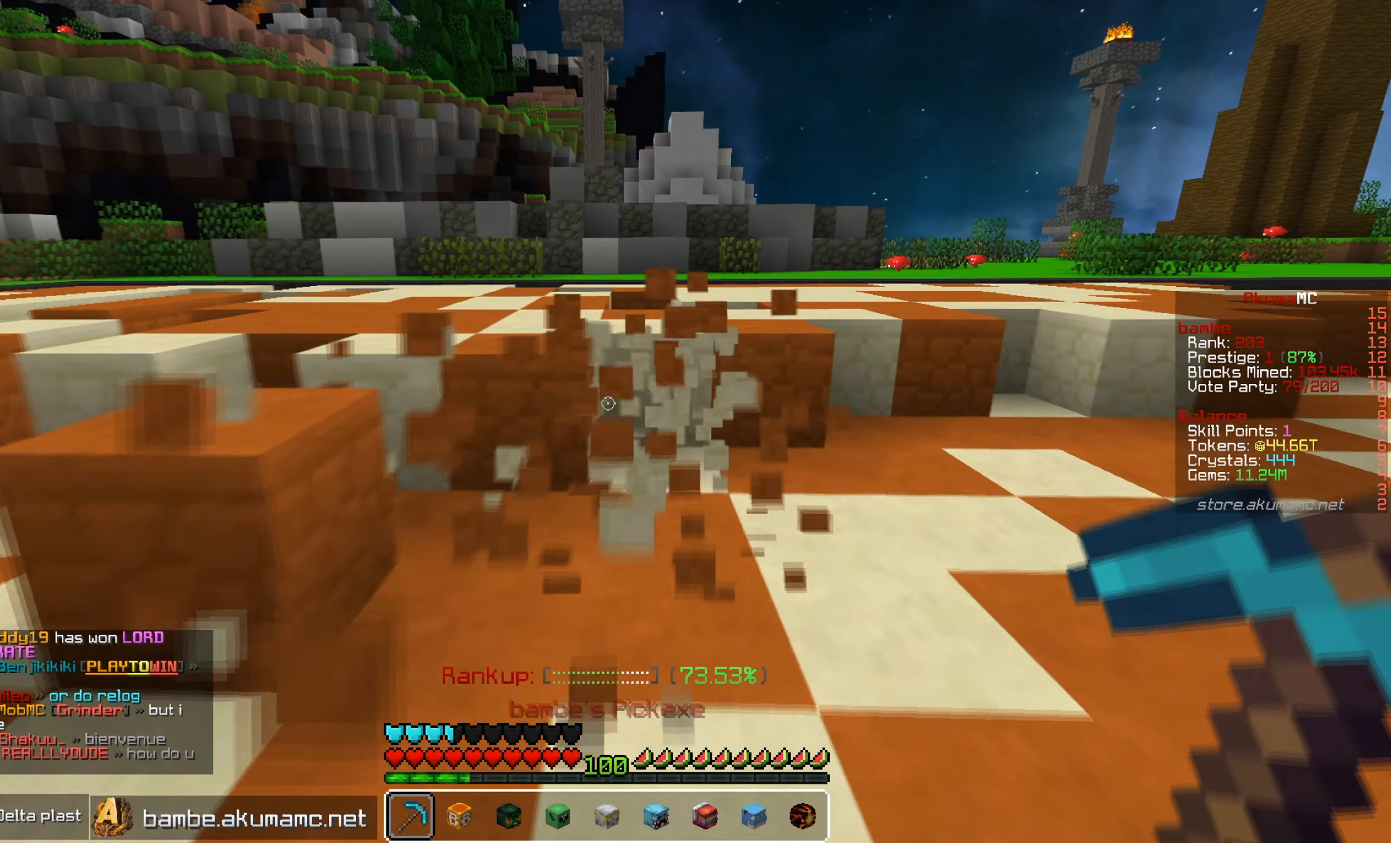
{"keys": ["w"], "mouse": ["left"], "events": [[300, "d", "up"]]}
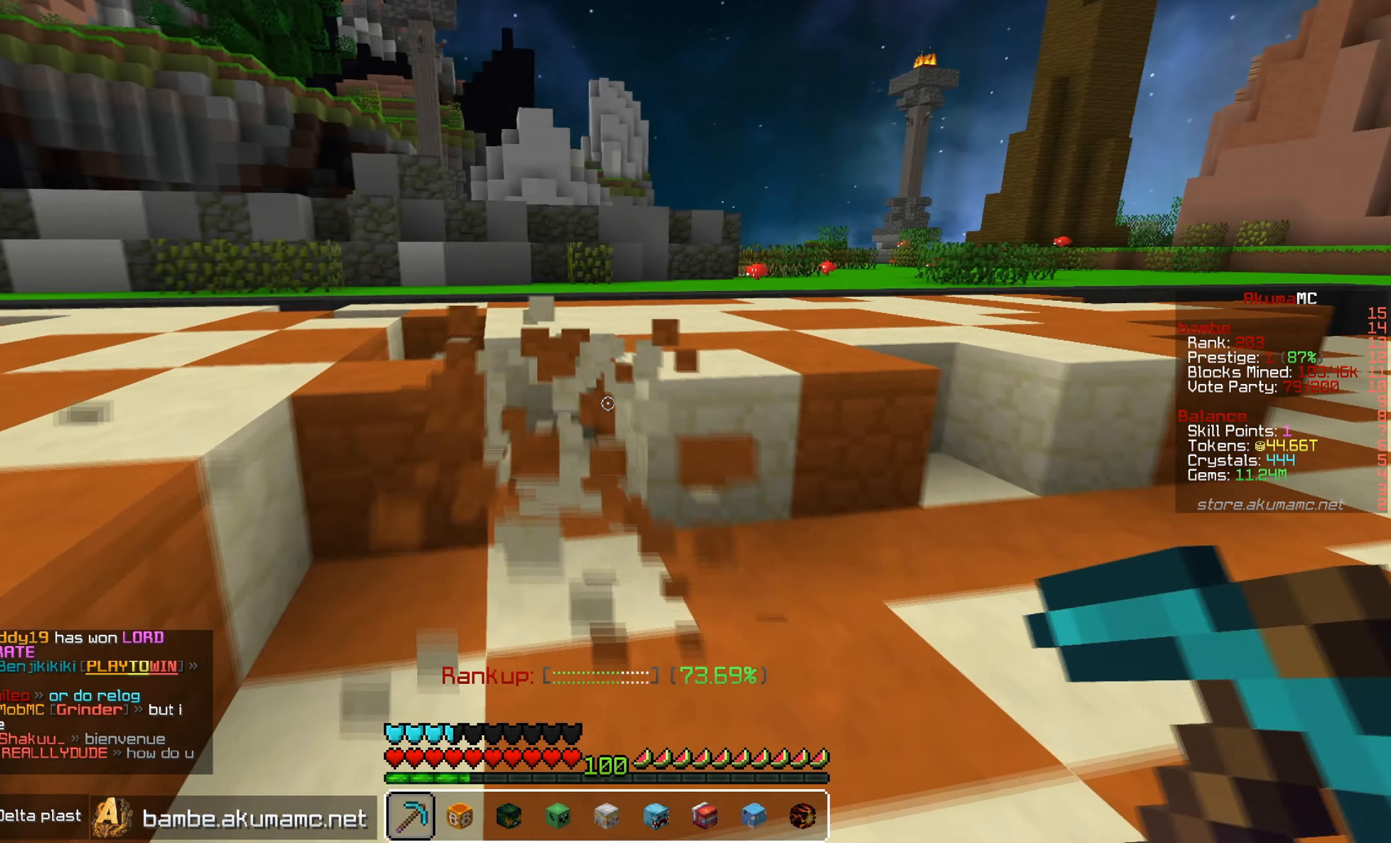
{"keys": [], "mouse": [], "events": [[67, "mouse_left", "up"], [150, "w", "up"]]}
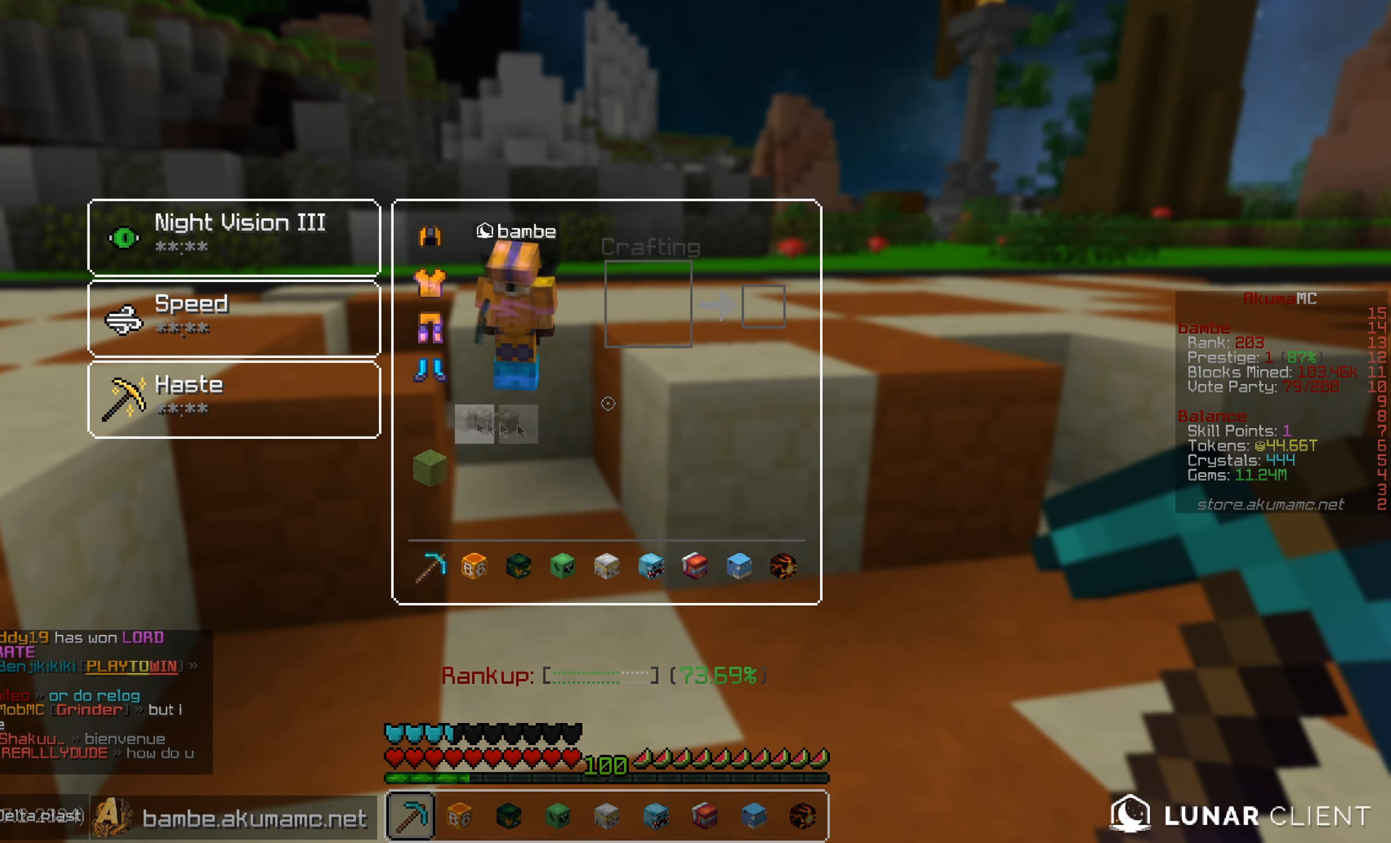
{"keys": [], "mouse": [], "events": []}
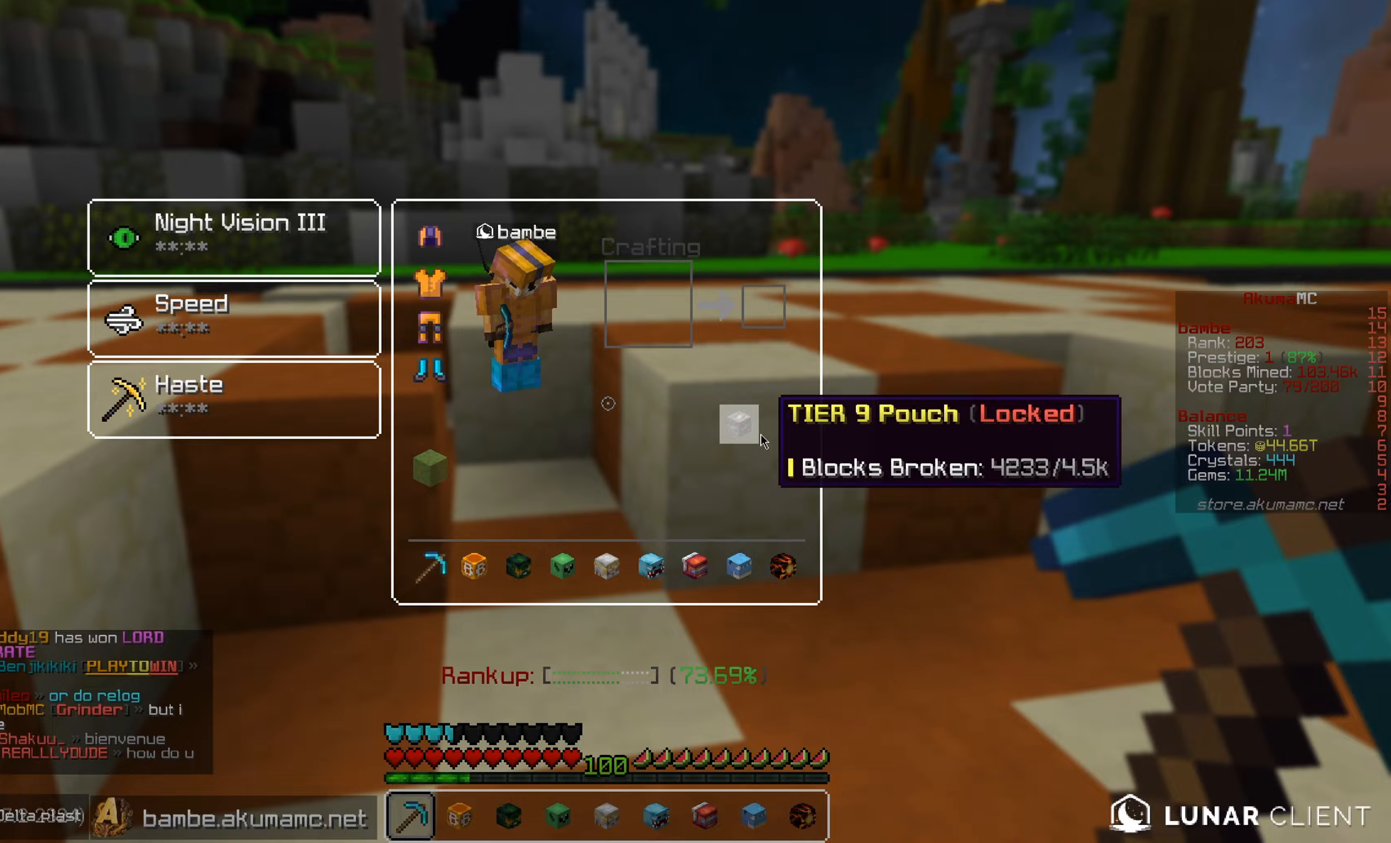
{"keys": ["d", "w"], "mouse": ["left"], "events": [[167, "w", "down"], [217, "mouse_left", "down"], [484, "d", "down"]]}
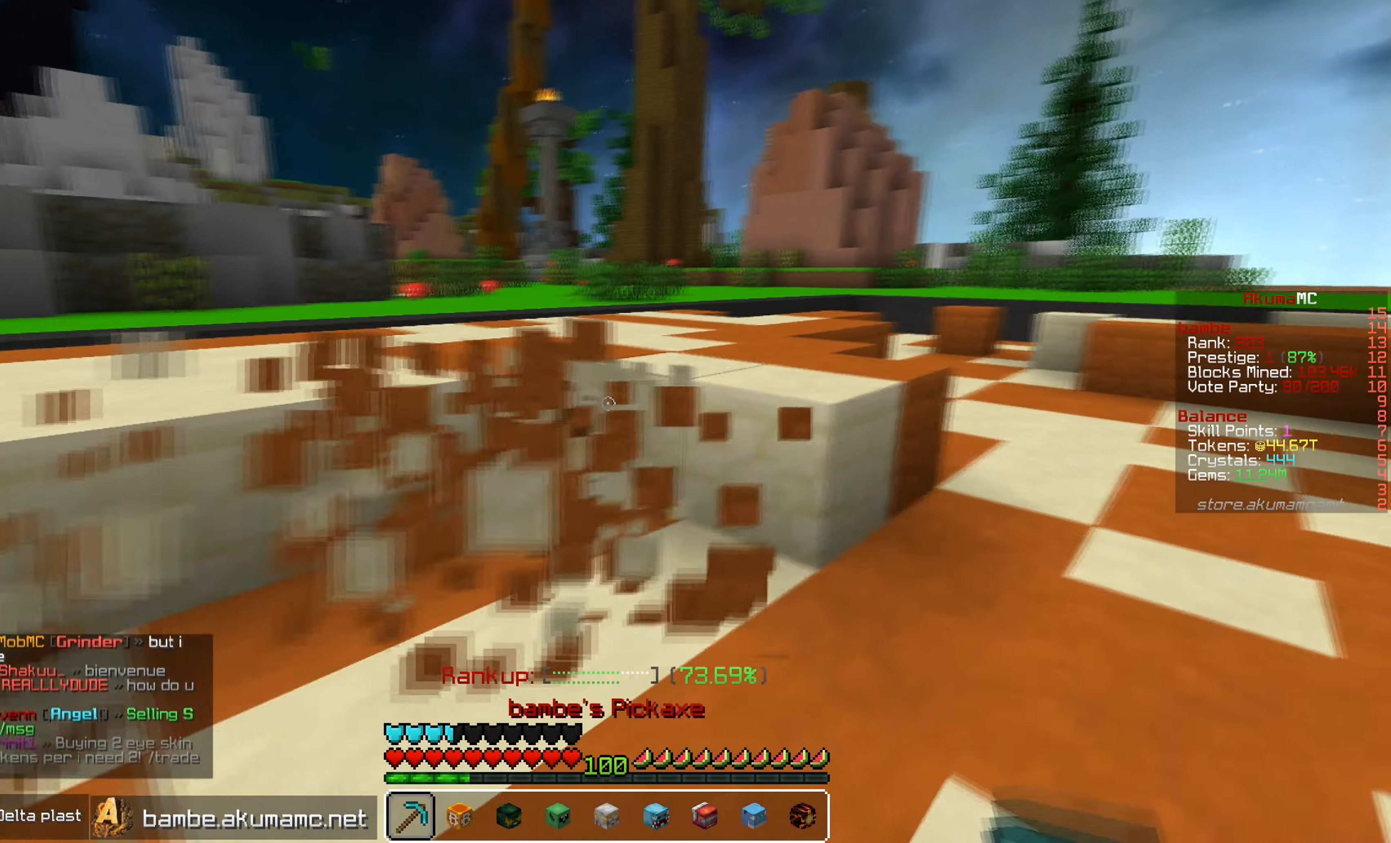
{"keys": ["d", "w"], "mouse": ["left"], "events": [[184, "d", "up"], [500, "d", "down"]]}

To do: Which lines in the records above contain the string "down"? Copy each one.

Response for this exercise:
{"keys": ["d", "w"], "mouse": ["left"], "events": [[167, "w", "down"], [217, "mouse_left", "down"], [484, "d", "down"]]}
{"keys": ["d", "w"], "mouse": ["left"], "events": [[184, "d", "up"], [500, "d", "down"]]}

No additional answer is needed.